In its softened condition, a mantis shrimp couldn’t withstand a fight– which is why we can be confident that its behavior is a bluff. Biologists have even noticed that its bluffs are tactical: newly molted mantis shrimp are more likely to bluff against smaller rivals, who are especially likely to be driven away. It would seem that instead of just threatening reflexively, the mantis shrimp is swiftly gauging the situation and predicting others’ behavior, to get the best result.
Dalam kondisi tubuh lemah itu, udang mantis tidak cukup kuat untuk berkelahi- sehingga kita yakin bahwa perilaku ini hanyalah gertakan. Ahli biologi bahkan menyadari bahwa gertakan itu ada taktiknya: mereka yang baru berganti kulit hanya akan menggertak pesaing yang lebih kecil, yang terlihat lebih mudah untuk diusir. Alih-alih mengancam secara spontan, udang mantis dengan cepat memperkirakan situasi dan perilaku hewan lain, untuk mendapat hasil terbaik.

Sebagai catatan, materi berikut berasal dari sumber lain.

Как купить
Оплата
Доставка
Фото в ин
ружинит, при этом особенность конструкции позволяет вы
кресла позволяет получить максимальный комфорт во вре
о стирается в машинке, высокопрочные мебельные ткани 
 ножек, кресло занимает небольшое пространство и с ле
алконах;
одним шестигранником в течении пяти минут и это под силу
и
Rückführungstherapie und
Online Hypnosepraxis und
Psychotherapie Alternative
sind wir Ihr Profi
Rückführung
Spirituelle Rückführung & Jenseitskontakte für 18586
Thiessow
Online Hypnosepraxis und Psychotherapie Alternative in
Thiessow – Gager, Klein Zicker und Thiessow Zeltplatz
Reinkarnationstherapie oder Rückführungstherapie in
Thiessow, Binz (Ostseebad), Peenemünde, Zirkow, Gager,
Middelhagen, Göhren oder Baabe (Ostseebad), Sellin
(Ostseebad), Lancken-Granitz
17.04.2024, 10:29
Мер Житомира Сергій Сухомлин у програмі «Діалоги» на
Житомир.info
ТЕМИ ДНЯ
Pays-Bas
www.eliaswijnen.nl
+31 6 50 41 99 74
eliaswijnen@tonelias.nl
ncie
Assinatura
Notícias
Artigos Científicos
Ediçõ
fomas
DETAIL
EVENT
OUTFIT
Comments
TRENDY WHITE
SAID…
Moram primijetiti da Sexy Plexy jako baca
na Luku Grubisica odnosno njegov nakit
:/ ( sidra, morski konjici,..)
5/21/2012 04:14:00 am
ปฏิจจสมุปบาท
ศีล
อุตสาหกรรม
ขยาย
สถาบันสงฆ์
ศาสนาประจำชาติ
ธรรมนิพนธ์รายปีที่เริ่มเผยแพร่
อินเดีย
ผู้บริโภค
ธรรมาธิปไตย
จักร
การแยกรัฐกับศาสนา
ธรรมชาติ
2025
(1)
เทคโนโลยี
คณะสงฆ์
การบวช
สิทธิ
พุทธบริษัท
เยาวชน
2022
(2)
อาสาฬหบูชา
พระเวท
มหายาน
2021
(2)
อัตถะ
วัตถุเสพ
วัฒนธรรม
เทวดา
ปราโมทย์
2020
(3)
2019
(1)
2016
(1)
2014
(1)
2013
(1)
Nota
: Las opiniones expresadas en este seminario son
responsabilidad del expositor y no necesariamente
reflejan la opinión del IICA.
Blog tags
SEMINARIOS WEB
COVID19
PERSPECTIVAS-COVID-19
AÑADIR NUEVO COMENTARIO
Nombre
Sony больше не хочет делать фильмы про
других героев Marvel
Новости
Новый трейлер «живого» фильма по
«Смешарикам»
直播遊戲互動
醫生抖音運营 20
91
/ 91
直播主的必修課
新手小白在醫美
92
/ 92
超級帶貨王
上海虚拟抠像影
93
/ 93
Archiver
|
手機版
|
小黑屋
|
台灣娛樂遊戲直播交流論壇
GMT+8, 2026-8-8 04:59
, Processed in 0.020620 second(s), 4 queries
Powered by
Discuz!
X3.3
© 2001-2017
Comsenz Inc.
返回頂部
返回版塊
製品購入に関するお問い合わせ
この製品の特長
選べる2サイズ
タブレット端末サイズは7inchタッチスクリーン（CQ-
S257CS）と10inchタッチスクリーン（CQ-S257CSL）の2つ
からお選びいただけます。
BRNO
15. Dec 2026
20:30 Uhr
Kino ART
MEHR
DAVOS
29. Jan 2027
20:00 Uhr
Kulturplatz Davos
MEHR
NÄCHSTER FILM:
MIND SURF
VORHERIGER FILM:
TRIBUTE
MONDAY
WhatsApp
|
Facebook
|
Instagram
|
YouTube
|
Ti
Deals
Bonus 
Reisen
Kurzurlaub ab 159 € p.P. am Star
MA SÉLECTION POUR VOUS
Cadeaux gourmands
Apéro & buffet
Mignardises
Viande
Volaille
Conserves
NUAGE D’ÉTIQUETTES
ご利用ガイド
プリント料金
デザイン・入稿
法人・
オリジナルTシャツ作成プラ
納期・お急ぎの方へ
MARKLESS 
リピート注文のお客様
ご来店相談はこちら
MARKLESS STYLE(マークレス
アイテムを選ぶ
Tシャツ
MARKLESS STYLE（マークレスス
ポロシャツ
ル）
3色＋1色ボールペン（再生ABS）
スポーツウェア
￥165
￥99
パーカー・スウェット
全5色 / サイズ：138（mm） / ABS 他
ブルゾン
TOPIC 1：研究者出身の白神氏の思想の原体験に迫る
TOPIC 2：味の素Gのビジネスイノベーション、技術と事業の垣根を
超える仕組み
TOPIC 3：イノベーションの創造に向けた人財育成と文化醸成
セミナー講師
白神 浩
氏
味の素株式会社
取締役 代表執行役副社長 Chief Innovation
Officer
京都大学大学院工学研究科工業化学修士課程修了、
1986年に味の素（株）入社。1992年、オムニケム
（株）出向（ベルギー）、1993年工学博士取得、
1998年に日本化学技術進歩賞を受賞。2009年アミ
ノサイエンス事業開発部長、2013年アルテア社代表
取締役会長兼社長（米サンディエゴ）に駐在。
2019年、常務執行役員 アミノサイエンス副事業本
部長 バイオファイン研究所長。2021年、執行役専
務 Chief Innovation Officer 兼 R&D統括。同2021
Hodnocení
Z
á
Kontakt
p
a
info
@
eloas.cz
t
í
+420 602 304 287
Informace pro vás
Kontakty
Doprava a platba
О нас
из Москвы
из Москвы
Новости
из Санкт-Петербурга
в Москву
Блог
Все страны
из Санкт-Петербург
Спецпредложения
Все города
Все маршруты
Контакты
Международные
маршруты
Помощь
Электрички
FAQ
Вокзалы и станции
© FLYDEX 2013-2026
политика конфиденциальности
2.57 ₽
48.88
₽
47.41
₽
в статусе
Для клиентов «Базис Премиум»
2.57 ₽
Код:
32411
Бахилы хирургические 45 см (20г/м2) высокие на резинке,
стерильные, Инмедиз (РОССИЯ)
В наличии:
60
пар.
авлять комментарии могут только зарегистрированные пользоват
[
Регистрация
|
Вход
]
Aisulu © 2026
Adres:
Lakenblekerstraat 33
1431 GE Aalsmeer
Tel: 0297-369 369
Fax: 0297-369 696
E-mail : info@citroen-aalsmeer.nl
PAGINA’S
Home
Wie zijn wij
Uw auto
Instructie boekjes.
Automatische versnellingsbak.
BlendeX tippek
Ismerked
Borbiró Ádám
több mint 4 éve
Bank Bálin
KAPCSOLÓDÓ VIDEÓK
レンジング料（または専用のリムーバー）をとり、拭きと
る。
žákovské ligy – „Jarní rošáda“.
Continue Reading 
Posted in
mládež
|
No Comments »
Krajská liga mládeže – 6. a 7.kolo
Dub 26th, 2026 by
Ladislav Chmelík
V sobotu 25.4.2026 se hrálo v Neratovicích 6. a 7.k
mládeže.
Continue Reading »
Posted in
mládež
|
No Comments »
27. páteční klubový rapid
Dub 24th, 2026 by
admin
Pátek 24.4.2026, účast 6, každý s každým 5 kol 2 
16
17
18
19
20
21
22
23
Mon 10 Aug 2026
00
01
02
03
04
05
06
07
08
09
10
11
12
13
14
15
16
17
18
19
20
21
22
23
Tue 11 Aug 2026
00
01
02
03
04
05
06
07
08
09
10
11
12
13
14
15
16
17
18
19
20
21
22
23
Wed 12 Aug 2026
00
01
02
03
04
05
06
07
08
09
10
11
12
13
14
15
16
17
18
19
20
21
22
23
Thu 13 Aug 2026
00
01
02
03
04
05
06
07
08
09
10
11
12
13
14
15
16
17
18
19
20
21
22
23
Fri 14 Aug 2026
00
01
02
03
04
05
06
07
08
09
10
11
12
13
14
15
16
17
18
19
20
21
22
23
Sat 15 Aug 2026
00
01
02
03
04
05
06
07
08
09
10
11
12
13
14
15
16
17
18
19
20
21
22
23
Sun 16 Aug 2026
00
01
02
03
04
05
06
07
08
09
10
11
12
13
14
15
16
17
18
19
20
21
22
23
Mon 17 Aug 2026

So we know that animals can deceive, but do they do so with intent? That’s a difficult question, and many scientists think we'll never be able to answer it. We can't observe animals’ internal thoughts. But we don’t need to know what an animal is thinking in order to detect deception. By watching behavior and its outcomes, we learn that animals manipulate predators, prey, and rivals, and that their capacity for deception can be surprisingly complex.
Sudah terbukti jika hewan dapat mengecoh, tetapi apa mereka berniat melakukannya? Ini pertanyaan sulit dan para ilmuwan mengira tak akan pernah bisa menjawabnya. Kita tidak bisa mengamati pemikiran terdalam para hewan. Tetapi, kita tak perlu tahu pikiran hewan untuk mengenali perilaku tipuannya. Karena dengan mengamati perilaku dan akibatnya, kita belajar bahwa hewan dapat mengecoh predator, mangsa, dan pesaingnya, dan kapasitas tipuan mereka bisa jadi sangatlah rumit.